— DATA RECORDS —
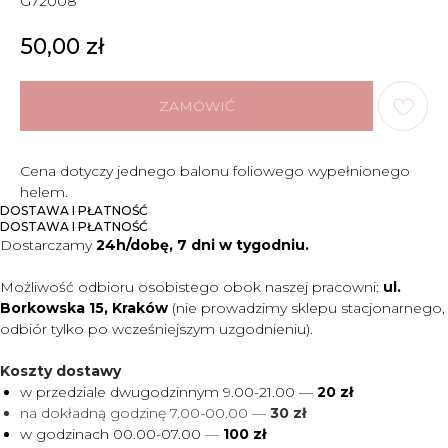
G72008
50,00
zł
ZAMÓWIĆ
Cena dotyczy jednego balonu foliowego wypełnionego
helem.
DOSTAWA I PŁATNOŚĆ
DOSTAWA I PŁATNOŚĆ
Dostarczamy
24h/dobę, 7 dni w tygodniu.
Możliwość odbioru osobistego obok naszej pracowni:
ul.
Borkowska 15, Kraków
(nie prowadzimy sklepu stacjonarnego,
odbiór tylko po wcześniejszym uzgodnieniu).
Koszty dostawy
w przedziale dwugodzinnym 9.00-21.00 —
20 zł
na dokładną godzinę 7.00-00.00 —
30 zł
w godzinach 00.00-07.00
—
100 zł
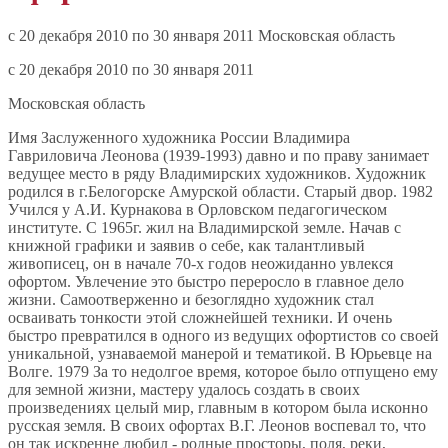
c 20 декабря 2010 по 30 января 2011 Московская область
c 20 декабря 2010 по 30 января 2011
Московская область
Имя Заслуженного художника России Владимира
Гавриловича Леонова (1939-1993) давно и по праву занимает
ведущее место в ряду Владимирских художников. Художник
родился в г.Белогорске Амурской области. Старый двор. 1982
Учился у А.И. Курнакова в Орловском педагогическом
институте. С 1965г. жил на Владимирской земле. Начав с
книжной графики и заявив о себе, как талантливый
живописец, он в начале 70-х годов неожиданно увлекся
офортом. Увлечение это быстро переросло в главное дело
жизни. Самоотверженно и безоглядно художник стал
осваивать тонкости этой сложнейшей техники. И очень
быстро превратился в одного из ведущих офортистов со своей
уникальной, узнаваемой манерой и тематикой. В Юрьевце на
Волге. 1979 За то недолгое время, которое было отпущено ему
для земной жизни, мастеру удалось создать в своих
произведениях целый мир, главным в котором была исконно
русская земля. В своих офортах В.Г. Леонов воспевал то, что
он так искренне любил - родные просторы, поля, реки,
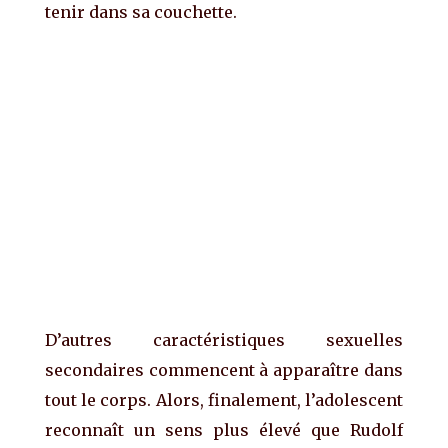
tenir dans sa couchette.
D’autres caractéristiques sexuelles
secondaires commencent à apparaître dans
tout le corps. Alors, finalement, l’adolescent
reconnaît un sens plus élevé que Rudolf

— WHAT YOU SHOULD DO —
Give the text read from every page of the material as a single numbered list, one line per item, skipping blank lines and leaving the pictures out.

— REPLY —
1. G72008
2. 50,00
3. zł
4. ZAMÓWIĆ
5. Cena dotyczy jednego balonu foliowego wypełnionego
6. helem.
7. DOSTAWA I PŁATNOŚĆ
8. DOSTAWA I PŁATNOŚĆ
9. Dostarczamy
10. 24h/dobę, 7 dni w tygodniu.
11. Możliwość odbioru osobistego obok naszej pracowni:
12. ul.
13. Borkowska 15, Kraków
14. (nie prowadzimy sklepu stacjonarnego,
15. odbiór tylko po wcześniejszym uzgodnieniu).
16. Koszty dostawy
17. w przedziale dwugodzinnym 9.00-21.00 —
18. 20 zł
19. na dokładną godzinę 7.00-00.00 —
20. 30 zł
21. w godzinach 00.00-07.00
22. —
23. 100 zł
24. c 20 декабря 2010 по 30 января 2011 Московская область
25. c 20 декабря 2010 по 30 января 2011
26. Московская область
27. Имя Заслуженного художника России Владимира
28. Гавриловича Леонова (1939-1993) давно и по праву занимает
29. ведущее место в ряду Владимирских художников. Художник
30. родился в г.Белогорске Амурской области. Старый двор. 1982
31. Учился у А.И. Курнакова в Орловском педагогическом
32. институте. С 1965г. жил на Владимирской земле. Начав с
33. книжной графики и заявив о себе, как талантливый
34. живописец, он в начале 70-х годов неожиданно увлекся
35. офортом. Увлечение это быстро переросло в главное дело
36. жизни. Самоотверженно и безоглядно художник стал
37. осваивать тонкости этой сложнейшей техники. И очень
38. быстро превратился в одного из ведущих офортистов со своей
39. уникальной, узнаваемой манерой и тематикой. В Юрьевце на
40. Волге. 1979 За то недолгое время, которое было отпущено ему
41. для земной жизни, мастеру удалось создать в своих
42. произведениях целый мир, главным в котором была исконно
43. русская земля. В своих офортах В.Г. Леонов воспевал то, что
44. он так искренне любил - родные просторы, поля, реки,
45. tenir dans sa couchette.
46. D’autres caractéristiques sexuelles
47. secondaires commencent à apparaître dans
48. tout le corps. Alors, finalement, l’adolescent
49. reconnaît un sens plus élevé que Rudolf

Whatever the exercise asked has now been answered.